** Task instructions **
**A.** In the essay about parents and college kids, how far away does the writer's family live?
**B.** Reproduce the listing word for word, from its first line up to and including the line with "shadows and highlights: shadows".

What it takes to make your child happy

My family lives approximately 9,746 miles away from me, yet my parents have this magical way of making me feel loved, content and safe over the oceans and continents that stand between us. It may seem effortless to their kids, but that honed skill of knowing exactly what to say to make the blues go away is something parents take years to master and, at the same time, are still learning.

As struggling college kids with endless work and little sleep, it can sometimes feel like parents say these things without little thought. It’s easy for them to tell us, “It will all work out,” or, “Just talk to your professor about it.” We usually resent them for saying such empty statements and not even trying to pretend that they know how you feel. What is true, however, is this is as new and hard of an experience for them as it is for us.

Sometimes, our parents feel helpless too. Their child is alone and far away. It isn’t as easy to pop into our rooms to give a quick pep talk and a kiss on the forehead. But parents won’t ever show that they are at a loss for what to do, because the last thing we need is our strongest anchor giving way.

The day I realized parents are capable of helplessness was also the day I realized they need as much reassurance as you do that “It will all work out.” My boyfriend and I are currently working on a long distance relationship, and the hardest part has been trying to find out when we can finally see each other. Needless to say, this decision needed to undergo levels of approval, about the money, lodging, duration and of course, parental-permission.

** Extracted entries **
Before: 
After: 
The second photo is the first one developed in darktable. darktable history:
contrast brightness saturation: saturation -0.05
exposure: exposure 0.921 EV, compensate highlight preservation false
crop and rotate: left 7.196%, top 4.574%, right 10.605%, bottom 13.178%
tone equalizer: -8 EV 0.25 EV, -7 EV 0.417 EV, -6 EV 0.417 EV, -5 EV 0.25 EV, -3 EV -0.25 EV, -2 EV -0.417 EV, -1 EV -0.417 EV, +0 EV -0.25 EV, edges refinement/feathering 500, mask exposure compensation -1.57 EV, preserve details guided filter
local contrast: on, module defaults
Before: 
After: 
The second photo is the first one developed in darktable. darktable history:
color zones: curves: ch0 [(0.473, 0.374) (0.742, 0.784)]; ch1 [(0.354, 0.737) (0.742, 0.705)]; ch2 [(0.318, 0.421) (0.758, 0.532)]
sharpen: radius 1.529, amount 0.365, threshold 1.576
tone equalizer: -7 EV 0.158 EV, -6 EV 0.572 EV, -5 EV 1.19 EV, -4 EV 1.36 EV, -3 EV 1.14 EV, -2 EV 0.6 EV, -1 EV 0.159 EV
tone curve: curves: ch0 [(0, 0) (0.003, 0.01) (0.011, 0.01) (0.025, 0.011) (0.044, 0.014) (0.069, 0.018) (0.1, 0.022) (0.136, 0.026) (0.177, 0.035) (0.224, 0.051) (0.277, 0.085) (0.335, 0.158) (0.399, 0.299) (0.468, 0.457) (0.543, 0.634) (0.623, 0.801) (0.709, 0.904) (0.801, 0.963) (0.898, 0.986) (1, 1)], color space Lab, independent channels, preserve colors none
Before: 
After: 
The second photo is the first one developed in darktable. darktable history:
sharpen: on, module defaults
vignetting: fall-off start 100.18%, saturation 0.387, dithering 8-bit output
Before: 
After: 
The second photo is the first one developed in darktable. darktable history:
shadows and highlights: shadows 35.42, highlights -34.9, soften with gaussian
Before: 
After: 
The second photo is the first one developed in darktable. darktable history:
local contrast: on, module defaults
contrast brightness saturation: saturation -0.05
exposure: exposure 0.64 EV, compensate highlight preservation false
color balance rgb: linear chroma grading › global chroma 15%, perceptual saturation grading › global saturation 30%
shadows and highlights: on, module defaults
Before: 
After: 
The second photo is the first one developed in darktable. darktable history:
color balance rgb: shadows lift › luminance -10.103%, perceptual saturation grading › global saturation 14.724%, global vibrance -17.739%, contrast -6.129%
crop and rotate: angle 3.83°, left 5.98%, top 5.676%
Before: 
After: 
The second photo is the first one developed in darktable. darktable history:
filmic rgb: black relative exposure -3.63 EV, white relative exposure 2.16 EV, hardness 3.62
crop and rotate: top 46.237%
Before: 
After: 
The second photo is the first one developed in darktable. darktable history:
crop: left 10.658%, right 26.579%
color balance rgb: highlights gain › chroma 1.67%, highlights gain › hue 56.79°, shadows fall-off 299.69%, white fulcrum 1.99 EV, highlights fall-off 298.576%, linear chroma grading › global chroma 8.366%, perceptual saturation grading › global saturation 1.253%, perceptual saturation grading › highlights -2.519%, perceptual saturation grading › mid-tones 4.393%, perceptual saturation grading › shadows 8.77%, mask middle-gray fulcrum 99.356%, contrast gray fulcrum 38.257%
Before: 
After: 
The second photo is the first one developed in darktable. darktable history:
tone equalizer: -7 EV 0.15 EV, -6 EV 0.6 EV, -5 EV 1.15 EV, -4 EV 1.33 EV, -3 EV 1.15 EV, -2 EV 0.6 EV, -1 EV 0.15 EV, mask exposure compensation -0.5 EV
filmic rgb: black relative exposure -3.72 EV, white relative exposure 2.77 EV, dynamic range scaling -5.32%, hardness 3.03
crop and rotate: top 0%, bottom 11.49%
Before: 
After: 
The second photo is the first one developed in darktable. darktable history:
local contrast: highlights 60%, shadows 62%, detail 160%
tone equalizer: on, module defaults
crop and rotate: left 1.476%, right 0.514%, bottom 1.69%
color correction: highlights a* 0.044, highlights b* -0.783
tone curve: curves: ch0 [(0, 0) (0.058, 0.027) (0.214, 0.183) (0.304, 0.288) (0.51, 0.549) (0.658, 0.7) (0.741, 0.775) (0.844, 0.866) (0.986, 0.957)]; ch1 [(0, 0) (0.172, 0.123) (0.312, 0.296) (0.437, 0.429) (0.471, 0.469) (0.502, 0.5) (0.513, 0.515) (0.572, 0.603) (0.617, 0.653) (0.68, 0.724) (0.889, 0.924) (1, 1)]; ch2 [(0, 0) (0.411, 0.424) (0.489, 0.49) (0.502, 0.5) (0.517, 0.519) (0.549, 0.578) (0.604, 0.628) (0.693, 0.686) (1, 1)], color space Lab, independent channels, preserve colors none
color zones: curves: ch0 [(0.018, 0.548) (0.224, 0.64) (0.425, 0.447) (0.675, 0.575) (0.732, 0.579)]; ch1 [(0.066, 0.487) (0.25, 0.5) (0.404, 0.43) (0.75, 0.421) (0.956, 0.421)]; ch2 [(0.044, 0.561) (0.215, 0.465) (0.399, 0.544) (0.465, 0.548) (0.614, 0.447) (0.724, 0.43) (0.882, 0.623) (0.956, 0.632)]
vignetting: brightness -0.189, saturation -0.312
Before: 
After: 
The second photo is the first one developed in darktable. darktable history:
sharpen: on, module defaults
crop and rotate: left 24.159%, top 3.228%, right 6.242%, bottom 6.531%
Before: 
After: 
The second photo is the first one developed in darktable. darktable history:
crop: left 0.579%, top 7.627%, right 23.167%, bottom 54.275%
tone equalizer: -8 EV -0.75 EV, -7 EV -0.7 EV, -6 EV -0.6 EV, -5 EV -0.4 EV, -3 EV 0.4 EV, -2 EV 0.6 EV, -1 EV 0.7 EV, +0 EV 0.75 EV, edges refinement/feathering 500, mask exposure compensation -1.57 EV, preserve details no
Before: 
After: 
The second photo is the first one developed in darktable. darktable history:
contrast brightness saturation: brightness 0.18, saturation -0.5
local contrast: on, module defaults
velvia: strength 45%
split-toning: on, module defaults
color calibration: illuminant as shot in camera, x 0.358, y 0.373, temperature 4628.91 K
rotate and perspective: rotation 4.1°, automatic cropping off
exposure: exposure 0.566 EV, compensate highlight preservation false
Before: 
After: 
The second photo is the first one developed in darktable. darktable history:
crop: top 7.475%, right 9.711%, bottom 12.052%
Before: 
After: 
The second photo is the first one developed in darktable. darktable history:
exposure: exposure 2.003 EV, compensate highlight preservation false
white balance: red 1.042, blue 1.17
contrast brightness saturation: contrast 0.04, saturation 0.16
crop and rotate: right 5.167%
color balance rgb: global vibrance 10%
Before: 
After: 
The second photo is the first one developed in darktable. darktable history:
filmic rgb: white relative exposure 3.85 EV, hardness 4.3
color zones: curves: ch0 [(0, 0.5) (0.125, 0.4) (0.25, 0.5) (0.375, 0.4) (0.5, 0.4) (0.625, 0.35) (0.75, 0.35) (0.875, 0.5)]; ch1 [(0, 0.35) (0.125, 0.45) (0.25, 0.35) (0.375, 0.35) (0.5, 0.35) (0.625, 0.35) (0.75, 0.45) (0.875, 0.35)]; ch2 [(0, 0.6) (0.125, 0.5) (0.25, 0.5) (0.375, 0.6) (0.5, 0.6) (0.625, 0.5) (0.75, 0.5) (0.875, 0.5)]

** Response list **
**A.** Approximately 9,746 miles away.

**B.**
Before: 
After: 
The second photo is the first one developed in darktable. darktable history:
contrast brightness saturation: saturation -0.05
exposure: exposure 0.921 EV, compensate highlight preservation false
crop and rotate: left 7.196%, top 4.574%, right 10.605%, bottom 13.178%
tone equalizer: -8 EV 0.25 EV, -7 EV 0.417 EV, -6 EV 0.417 EV, -5 EV 0.25 EV, -3 EV -0.25 EV, -2 EV -0.417 EV, -1 EV -0.417 EV, +0 EV -0.25 EV, edges refinement/feathering 500, mask exposure compensation -1.57 EV, preserve details guided filter
local contrast: on, module defaults
Before: 
After: 
The second photo is the first one developed in darktable. darktable history:
color zones: curves: ch0 [(0.473, 0.374) (0.742, 0.784)]; ch1 [(0.354, 0.737) (0.742, 0.705)]; ch2 [(0.318, 0.421) (0.758, 0.532)]
sharpen: radius 1.529, amount 0.365, threshold 1.576
tone equalizer: -7 EV 0.158 EV, -6 EV 0.572 EV, -5 EV 1.19 EV, -4 EV 1.36 EV, -3 EV 1.14 EV, -2 EV 0.6 EV, -1 EV 0.159 EV
tone curve: curves: ch0 [(0, 0) (0.003, 0.01) (0.011, 0.01) (0.025, 0.011) (0.044, 0.014) (0.069, 0.018) (0.1, 0.022) (0.136, 0.026) (0.177, 0.035) (0.224, 0.051) (0.277, 0.085) (0.335, 0.158) (0.399, 0.299) (0.468, 0.457) (0.543, 0.634) (0.623, 0.801) (0.709, 0.904) (0.801, 0.963) (0.898, 0.986) (1, 1)], color space Lab, independent channels, preserve colors none
Before: 
After: 
The second photo is the first one developed in darktable. darktable history:
sharpen: on, module defaults
vignetting: fall-off start 100.18%, saturation 0.387, dithering 8-bit output
Before: 
After: 
The second photo is the first one developed in darktable. darktable history:
shadows and highlights: shadows 35.42, highlights -34.9, soften with gaussian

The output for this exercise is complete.